RightData is a comprehensive, unified platform designed to simplify and streamline enterprise data management through a no-code, user-friendly interface. It equips organizations with the ability to seamlessly build, validate, govern, and productize data assets, empowering both technical and business users to collaborate efficiently across the entire data lifecycle. RightData eliminates the need for complex coding, enabling faster implementation and broader adoption across diverse user groups.
At the core of RightData is the philosophy of treating data as a product—a reusable, trusted, and well-governed asset that can be consistently delivered to meet the needs of business intelligence, advanced analytics, and artificial intelligence use cases. By adopting this approach, organizations can break down data silos, improve data transparency, and enable self-service access to high-quality, reliable data.

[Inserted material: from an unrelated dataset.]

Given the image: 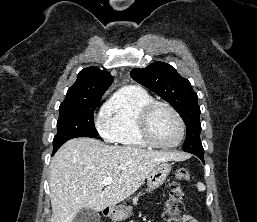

RightData integrates key functionalities such as automated data pipeline orchestration, data quality validation, metadata enrichment, data cataloging, and governance policy enforcement—all within a single platform. With its DataMarket module, curated datasets can be published as formal data products, complete with metadata, access controls, SLAs, and usage tracking, making them easily discoverable and consumable across the organization.
Moreover, RightData addresses critical enterprise needs such as regulatory compliance (e.g., GDPR, CCPA,DPDP), lineage tracking, and data observability, helping organizations ensure accountability, security, and confidence in their data. Whether enabling analytics for business stakeholders or supporting the data needs of AI and ML engineers, RightData provides a scalable, governance-first foundation to drive data value across the modern data ecosystem.